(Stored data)
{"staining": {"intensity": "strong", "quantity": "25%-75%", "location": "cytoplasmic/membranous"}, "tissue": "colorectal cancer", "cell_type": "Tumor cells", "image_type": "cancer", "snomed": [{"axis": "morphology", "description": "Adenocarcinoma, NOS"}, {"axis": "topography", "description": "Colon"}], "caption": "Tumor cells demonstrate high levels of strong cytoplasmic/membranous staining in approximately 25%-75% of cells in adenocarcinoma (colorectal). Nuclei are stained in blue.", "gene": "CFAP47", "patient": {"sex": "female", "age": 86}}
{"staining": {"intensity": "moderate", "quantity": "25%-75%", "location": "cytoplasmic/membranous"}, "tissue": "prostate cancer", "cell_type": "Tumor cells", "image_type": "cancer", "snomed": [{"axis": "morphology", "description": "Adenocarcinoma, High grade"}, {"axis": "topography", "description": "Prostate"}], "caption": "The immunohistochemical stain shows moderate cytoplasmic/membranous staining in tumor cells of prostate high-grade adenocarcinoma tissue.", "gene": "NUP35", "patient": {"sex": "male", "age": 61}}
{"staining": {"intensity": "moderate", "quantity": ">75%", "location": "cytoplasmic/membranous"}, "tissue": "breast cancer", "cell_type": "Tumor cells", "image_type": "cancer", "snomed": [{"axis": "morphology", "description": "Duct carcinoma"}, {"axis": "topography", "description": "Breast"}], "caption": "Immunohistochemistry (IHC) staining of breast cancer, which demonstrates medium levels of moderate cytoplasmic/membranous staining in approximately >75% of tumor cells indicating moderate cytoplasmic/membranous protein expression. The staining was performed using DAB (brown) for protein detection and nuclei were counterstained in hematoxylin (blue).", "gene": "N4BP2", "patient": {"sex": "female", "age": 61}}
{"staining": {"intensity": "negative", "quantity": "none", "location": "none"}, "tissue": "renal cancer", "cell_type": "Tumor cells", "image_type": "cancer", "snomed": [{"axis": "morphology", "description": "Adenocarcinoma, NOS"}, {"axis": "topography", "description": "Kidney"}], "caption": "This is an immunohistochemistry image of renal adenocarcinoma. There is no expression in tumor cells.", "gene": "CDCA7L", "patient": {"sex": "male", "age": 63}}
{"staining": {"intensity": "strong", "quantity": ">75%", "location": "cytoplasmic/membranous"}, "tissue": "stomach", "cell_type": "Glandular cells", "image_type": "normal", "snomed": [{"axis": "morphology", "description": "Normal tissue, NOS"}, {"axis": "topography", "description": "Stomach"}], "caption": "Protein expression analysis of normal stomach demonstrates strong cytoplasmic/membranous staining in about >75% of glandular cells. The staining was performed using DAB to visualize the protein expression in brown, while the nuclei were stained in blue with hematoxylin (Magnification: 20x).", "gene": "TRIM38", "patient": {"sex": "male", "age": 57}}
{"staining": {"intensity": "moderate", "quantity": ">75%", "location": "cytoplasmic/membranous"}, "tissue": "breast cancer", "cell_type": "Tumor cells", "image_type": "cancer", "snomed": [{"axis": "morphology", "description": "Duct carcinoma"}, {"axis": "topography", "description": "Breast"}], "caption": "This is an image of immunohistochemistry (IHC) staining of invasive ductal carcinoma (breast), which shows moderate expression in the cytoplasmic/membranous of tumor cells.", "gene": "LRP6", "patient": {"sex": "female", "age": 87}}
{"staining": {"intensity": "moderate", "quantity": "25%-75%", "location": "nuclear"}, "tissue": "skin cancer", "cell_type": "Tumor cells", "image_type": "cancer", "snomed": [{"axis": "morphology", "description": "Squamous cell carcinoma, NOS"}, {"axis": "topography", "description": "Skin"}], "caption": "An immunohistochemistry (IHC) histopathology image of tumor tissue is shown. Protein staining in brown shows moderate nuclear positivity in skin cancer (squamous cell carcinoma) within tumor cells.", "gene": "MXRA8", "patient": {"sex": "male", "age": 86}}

→ **AIM OF THE EXERCISE**:
Which lines above run from the one containing "expression analysis of" down to the one containing "is an image"? Repeat exactly those, both ends included, and nothing else.

→ **EXERCISE RESPONSE**:
{"staining": {"intensity": "strong", "quantity": ">75%", "location": "cytoplasmic/membranous"}, "tissue": "stomach", "cell_type": "Glandular cells", "image_type": "normal", "snomed": [{"axis": "morphology", "description": "Normal tissue, NOS"}, {"axis": "topography", "description": "Stomach"}], "caption": "Protein expression analysis of normal stomach demonstrates strong cytoplasmic/membranous staining in about >75% of glandular cells. The staining was performed using DAB to visualize the protein expression in brown, while the nuclei were stained in blue with hematoxylin (Magnification: 20x).", "gene": "TRIM38", "patient": {"sex": "male", "age": 57}}
{"staining": {"intensity": "moderate", "quantity": ">75%", "location": "cytoplasmic/membranous"}, "tissue": "breast cancer", "cell_type": "Tumor cells", "image_type": "cancer", "snomed": [{"axis": "morphology", "description": "Duct carcinoma"}, {"axis": "topography", "description": "Breast"}], "caption": "This is an image of immunohistochemistry (IHC) staining of invasive ductal carcinoma (breast), which shows moderate expression in the cytoplasmic/membranous of tumor cells.", "gene": "LRP6", "patient": {"sex": "female", "age": 87}}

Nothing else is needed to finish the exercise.